De diplomatieke posten beschikken al over een systeem om digitaal met het
Ministerie van Buitenlandse Zaken te communiceren. Dit zogenaamde
VISCONVOS-systeem is inmiddels zodanig ingericht dat dit kan worden gebruikt
ten behoeve van de mvv-procedure. Op dit moment wordt echter nog onderzocht
of deze informatie vanuit de diplomatieke vertegenwoordiging digitaal kan
worden verzonden naar de IND-regio dan wel de betreffende
vreemdelingendienst en vice versa. Hierbij is het van belang dat de adviezen
van de vreemdelingendienst respectievelijk de besluiten van de IND naar de
diplomatieke vertegenwoordigingen centraal worden gecoördineerd teneinde een
doelmatige en doeltreffende afstemming van het digitaal berichtenverkeer
tussen de ketenpartners te realiseren.
Ten aanzien van het uitwisselen van informatie tussen de ketenpartners kan
in termen van kwaliteit en snelheid dus nog veel winst worden behaald.
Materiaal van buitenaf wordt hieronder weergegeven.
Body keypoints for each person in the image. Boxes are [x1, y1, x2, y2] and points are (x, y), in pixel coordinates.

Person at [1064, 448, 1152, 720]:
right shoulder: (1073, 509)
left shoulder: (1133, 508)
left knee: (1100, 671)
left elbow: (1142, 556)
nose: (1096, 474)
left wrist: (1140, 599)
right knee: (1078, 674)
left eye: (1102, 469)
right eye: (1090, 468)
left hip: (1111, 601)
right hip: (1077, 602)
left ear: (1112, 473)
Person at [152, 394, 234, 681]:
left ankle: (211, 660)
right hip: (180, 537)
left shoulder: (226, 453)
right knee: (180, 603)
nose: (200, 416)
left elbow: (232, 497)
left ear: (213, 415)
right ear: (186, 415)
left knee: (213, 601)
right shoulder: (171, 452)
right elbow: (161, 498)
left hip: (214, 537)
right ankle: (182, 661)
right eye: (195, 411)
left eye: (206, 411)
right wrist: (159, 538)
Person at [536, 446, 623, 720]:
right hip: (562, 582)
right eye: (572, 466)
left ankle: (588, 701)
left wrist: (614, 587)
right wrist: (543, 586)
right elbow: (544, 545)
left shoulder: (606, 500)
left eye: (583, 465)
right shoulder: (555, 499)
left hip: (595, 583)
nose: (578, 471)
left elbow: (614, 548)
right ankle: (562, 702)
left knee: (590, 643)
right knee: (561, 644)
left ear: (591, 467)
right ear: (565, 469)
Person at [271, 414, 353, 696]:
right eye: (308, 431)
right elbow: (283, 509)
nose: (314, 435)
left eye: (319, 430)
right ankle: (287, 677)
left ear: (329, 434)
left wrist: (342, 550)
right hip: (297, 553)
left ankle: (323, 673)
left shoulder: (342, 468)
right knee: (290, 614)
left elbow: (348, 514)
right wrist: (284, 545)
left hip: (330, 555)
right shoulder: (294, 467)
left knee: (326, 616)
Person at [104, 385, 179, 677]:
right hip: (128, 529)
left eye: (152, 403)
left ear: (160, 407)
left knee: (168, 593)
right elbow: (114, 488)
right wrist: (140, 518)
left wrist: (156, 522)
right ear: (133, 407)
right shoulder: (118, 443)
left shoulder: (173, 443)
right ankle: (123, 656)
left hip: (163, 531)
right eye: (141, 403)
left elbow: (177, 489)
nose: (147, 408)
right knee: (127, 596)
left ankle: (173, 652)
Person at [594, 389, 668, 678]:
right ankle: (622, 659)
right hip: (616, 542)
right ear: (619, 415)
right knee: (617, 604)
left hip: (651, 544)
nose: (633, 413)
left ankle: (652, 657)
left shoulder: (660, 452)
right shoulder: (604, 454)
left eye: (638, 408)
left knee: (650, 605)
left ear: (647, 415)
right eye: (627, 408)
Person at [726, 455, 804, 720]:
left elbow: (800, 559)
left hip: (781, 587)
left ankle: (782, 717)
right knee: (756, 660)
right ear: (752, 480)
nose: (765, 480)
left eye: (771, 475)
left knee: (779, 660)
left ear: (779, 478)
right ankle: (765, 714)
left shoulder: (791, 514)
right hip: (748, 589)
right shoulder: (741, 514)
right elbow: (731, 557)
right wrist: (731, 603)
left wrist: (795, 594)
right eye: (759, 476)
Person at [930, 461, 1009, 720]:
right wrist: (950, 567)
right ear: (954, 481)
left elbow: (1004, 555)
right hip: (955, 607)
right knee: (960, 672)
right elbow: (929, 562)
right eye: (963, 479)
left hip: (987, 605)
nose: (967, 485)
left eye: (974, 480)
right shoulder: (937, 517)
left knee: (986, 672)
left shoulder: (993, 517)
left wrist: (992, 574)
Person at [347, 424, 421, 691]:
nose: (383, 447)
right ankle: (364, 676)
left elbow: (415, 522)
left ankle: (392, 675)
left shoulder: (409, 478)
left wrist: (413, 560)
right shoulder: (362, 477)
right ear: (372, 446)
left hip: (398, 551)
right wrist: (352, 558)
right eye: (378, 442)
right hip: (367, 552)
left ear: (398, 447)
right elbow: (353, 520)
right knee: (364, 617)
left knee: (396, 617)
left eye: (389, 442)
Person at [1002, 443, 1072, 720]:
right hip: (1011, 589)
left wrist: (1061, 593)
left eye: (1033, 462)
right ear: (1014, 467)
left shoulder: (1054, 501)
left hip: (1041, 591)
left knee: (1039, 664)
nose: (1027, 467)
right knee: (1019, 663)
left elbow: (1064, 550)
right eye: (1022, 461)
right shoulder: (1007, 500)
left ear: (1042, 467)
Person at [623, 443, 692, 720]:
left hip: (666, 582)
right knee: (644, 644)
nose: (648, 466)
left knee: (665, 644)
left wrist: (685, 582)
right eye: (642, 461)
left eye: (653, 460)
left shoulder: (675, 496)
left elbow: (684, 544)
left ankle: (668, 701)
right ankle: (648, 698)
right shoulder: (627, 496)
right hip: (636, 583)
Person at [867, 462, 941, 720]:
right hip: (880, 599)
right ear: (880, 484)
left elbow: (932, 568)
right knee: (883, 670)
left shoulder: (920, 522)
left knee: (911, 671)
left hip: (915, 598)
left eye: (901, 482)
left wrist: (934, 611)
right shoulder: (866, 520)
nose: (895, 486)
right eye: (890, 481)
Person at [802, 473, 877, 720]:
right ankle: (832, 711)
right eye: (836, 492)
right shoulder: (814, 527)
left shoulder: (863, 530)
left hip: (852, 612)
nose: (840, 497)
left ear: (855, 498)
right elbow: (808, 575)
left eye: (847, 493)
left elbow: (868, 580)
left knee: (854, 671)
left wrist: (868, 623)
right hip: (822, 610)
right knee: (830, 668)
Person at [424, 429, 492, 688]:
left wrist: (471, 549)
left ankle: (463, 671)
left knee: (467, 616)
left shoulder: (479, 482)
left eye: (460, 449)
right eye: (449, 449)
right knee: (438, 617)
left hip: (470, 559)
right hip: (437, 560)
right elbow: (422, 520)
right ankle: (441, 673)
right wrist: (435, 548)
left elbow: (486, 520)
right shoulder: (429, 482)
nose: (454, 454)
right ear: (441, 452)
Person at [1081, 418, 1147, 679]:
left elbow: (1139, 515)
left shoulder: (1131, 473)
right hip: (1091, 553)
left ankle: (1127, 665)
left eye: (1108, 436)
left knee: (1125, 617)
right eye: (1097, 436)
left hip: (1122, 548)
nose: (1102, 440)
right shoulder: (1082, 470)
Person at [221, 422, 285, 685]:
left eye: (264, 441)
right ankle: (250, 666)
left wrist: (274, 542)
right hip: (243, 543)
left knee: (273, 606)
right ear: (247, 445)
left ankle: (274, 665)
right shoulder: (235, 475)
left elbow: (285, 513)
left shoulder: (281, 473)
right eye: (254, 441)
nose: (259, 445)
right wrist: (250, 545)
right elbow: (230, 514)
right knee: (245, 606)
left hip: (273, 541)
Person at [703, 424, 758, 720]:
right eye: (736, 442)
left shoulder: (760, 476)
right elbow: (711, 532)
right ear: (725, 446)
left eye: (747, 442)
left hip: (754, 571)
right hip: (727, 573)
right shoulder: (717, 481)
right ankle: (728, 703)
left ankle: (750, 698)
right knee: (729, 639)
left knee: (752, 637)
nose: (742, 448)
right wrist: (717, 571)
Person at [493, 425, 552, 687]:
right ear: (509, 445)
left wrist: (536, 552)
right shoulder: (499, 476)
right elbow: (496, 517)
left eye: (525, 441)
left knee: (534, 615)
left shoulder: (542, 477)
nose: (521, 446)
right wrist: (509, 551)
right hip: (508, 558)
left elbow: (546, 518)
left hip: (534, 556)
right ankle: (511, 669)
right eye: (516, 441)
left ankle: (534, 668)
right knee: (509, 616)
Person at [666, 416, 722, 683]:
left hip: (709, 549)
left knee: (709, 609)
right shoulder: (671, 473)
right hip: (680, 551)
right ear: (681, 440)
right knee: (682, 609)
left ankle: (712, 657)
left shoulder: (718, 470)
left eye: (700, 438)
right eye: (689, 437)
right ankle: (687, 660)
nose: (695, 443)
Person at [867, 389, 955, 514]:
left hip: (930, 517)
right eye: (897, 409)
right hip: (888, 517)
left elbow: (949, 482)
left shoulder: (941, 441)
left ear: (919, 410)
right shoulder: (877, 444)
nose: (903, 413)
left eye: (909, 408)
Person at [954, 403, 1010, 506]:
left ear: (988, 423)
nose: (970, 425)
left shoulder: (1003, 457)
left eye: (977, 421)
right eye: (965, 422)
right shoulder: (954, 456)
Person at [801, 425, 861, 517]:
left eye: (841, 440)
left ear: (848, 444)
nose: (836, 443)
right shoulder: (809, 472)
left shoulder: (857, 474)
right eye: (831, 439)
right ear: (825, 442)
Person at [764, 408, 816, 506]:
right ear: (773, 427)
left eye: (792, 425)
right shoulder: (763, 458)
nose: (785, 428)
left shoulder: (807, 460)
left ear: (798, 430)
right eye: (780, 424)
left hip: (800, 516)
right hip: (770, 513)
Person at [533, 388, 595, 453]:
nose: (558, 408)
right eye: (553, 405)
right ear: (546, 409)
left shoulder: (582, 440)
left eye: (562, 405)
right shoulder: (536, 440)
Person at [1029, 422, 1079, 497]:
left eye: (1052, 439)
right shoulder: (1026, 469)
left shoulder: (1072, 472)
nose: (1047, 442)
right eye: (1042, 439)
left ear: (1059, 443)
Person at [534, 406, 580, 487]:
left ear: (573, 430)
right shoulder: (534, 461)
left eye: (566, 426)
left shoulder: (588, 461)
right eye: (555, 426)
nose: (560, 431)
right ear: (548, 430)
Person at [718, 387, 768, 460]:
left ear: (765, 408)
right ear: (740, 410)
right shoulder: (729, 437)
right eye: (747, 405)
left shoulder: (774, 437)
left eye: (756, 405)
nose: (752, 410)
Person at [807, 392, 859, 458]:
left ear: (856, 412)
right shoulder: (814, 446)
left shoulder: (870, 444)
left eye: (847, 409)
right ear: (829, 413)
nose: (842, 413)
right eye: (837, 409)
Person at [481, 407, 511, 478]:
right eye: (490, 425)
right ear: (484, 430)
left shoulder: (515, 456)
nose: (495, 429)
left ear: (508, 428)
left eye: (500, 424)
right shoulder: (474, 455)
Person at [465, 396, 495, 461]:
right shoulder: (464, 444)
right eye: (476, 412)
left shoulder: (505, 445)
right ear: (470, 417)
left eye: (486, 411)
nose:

d) van capaciteitsberekening naar een stuur- en beheersinstrumentarium
Teneinde het gehele proces in goede banen te leiden zal aandacht worden
besteed aan de benodigde personele capaciteit bij de betrokken
ketenpartners, de Vreemdelingendiensten, de IND en het ministerie van
Buitenlandse Zaken.
6. Projectgroepen
Er zijn drie projectgroepen in het leven geroepen die tot doel hebben de
hiervoor genoemde oplossingsrichtingen nader uit te werken en te
implementeren. Het gaat om de volgende projectgroepen: De projectgroep
Kwaliteit, de projectgroep Elektronisch Berichtenverkeer en de projectgroep
Capaciteitberekening mvv-taken.
7. Gewenst resultaat
Met de voorgestelde oplossingsrichtingen wordt beoogd binnen de gewenste
termijn van drie maanden te beslissen op een aanvraag om afgifte van een
mvv. Wij achten deze doelstelling ambitieus maar haalbaar indien aan alle
hiervoor genoemde oplossingsrichtingen voldoende inhoud kan worden gegeven.
8. Tijdpad
De termijn waarop de afzonderlijke maatregelen volledig kunnen zijn
ingevoerd is thans niet met zekerheid vast te stellen omdat dit mede
afhankelijk is van de uitkomsten van de verschillende deelonderzoeken. Wij
stellen evenwel voor dat met name in de deeltrajecten kwaliteit en
elektronisch berichtenverkeer voor het einde van dit jaar substantiële
stappen zijn gezet. Ook het normeringsonderzoek zal dan zijn afgerond.
Het moge voor zich spreken dat de uitkomsten van het project evenwel tijdig
en zeker ruim voor de behandeling van de toekomstige Visumwet ter
beschikking van de Kamer zullen worden gesteld.